Predicting Uncertainty in Weather and Climate Forecasts Event

Time:
18:00
Date:
6 December 2011
Venue:
Mathematics (Building 54) Lecture Theatre 4A Highfield Campus University of Southampton SO17 1BJ

For more information regarding this event, please email The event is free but places should be reserved by emailing at confirm@soton.ac.uk .

Event details

Prof. Palmer will be presenting how to predict the weather and what the climate will be like in the next century.

In this public lecture, pitched at a non-specialist audience, Prof. Palmer will review some of the difficulties, theoretical and practical, in predicting next week's weather and next century's climate. He will outline some new approaches to predicting climate by taking explicitly into account the random aspects of the weather. He will then discuss the implications of this for the way climate modelling might be organised internationally in the future.

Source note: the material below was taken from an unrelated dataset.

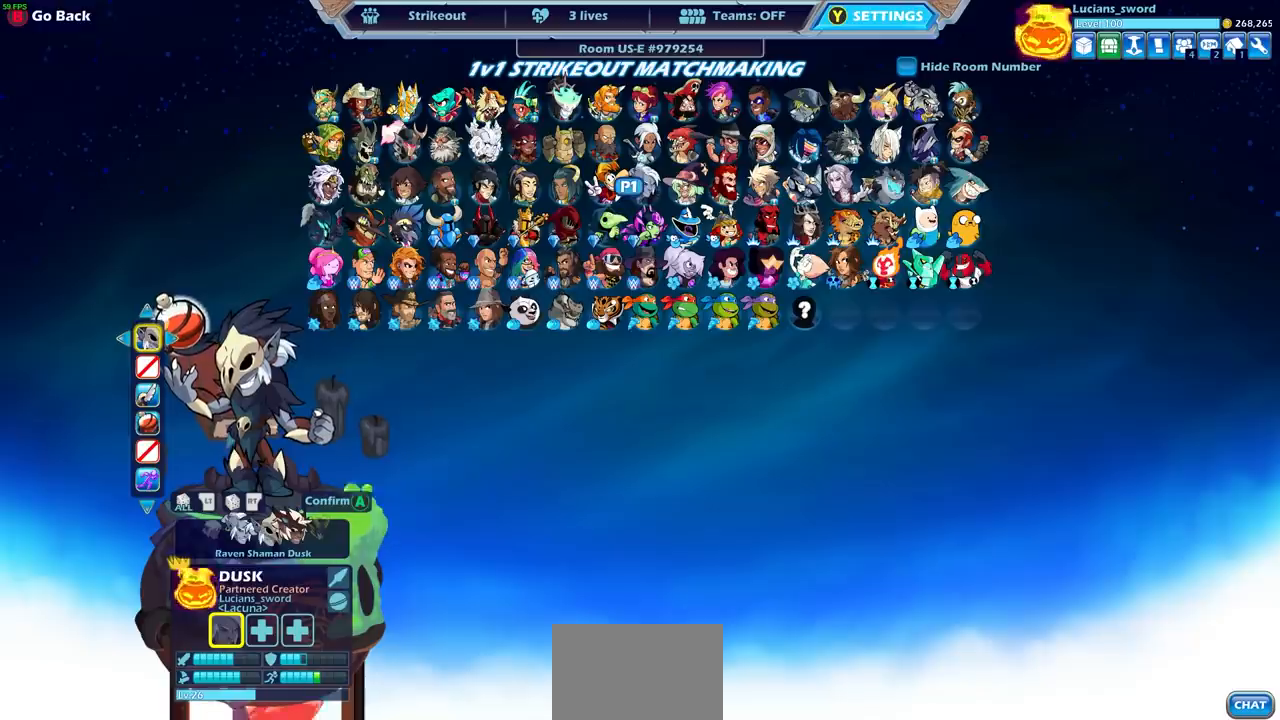
{"buttons": [], "left_stick": "center", "right_stick": "center", "events": []}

You are cordially invited to the reception which will be beforehand at 5:30pm outside the venue

Free parking will be available on the Highfield Campus from 5pm in any undesignated parking bay

(please note that any changes tot he above arrangements will be on our website at https://www.southampton.ac.uk/maths/index.page? )

Speaker information

Tim Palmer ,Oxford University,Tim Palmer is a Royal Society Research Professor at Oxford University and Principal Scientist at the European Centre for Medium-Range Weather Forecasts. Professor Palmer researches the predictability and dynamics of weather and climate. He has developed new models for climate prediction and has also worked on the application of weather and climate forecasts for malaria prediction, flood forecasting, and crop yield estimation. Professor Palmer has been a lead author of the Intergovernmental Panel on Climate Change third assessment report, has coordinated two European Union climate projects, and was co-chair of the international scientific steering group of a World Climate Research Programme project on climate variability and predictability. He was elected a Fellow of the Royal Society in 2003, and served on the Royal Society Council in 2008-9. He is currently President of the Royal Meteorological Society, and a member of the government's Adaptation Sub-Committee of the Climate Change Committee.